[Limb landmark coordinates]

_____

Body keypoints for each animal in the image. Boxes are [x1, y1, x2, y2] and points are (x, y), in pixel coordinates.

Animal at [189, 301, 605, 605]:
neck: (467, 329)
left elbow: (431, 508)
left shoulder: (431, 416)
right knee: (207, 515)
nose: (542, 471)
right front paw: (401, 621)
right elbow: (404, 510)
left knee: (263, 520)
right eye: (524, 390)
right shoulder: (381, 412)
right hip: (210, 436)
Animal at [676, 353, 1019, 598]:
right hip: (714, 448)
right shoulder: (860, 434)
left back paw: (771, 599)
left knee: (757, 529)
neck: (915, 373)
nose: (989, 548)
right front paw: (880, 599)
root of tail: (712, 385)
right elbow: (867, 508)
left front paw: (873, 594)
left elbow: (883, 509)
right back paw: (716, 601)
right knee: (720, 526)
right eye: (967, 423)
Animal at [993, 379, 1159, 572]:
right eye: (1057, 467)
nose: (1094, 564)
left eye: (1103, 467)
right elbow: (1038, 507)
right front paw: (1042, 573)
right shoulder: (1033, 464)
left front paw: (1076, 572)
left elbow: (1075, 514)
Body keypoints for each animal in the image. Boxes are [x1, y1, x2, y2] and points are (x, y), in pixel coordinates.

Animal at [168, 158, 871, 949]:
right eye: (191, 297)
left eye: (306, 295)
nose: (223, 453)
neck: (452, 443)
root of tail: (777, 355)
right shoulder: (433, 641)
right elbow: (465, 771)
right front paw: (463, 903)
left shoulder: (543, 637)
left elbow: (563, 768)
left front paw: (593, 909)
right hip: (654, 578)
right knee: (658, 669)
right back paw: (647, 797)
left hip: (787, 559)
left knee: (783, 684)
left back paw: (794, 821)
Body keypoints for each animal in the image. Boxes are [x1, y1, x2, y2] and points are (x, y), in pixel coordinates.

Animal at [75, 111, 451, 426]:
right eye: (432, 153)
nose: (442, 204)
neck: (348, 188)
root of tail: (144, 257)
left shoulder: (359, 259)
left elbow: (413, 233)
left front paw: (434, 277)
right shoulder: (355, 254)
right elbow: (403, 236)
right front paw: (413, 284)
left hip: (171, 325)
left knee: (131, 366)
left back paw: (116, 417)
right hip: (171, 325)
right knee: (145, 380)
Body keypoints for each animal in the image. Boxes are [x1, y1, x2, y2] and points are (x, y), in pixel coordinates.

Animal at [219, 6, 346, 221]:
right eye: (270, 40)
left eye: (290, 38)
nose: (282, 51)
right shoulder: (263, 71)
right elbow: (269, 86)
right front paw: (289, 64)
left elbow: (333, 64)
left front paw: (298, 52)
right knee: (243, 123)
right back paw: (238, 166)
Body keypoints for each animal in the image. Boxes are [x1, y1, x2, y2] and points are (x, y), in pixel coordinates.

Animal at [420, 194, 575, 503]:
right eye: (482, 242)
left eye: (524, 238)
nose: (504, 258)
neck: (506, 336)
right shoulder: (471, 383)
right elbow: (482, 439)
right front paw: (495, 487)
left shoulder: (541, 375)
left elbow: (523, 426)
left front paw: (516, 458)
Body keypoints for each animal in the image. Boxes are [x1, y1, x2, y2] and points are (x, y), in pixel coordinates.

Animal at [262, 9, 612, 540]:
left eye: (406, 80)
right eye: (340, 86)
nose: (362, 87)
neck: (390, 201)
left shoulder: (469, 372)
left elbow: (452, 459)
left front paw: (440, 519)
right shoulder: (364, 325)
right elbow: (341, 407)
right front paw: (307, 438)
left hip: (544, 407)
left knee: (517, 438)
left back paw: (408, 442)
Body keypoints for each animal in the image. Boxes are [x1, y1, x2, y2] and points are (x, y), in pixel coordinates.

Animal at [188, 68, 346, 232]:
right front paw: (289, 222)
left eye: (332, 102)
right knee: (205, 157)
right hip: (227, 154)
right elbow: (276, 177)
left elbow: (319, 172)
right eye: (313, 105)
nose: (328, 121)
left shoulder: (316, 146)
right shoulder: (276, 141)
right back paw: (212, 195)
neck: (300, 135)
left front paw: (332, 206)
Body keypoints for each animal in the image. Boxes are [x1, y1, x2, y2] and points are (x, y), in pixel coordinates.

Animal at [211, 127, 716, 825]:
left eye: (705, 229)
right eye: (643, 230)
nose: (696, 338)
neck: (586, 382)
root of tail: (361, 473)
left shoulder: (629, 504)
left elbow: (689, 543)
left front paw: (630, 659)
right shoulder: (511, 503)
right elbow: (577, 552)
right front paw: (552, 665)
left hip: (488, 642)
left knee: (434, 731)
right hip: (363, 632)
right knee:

_____

• Work instructions
Please give the count of lines above with "root", nothing else.

• Result of the task
4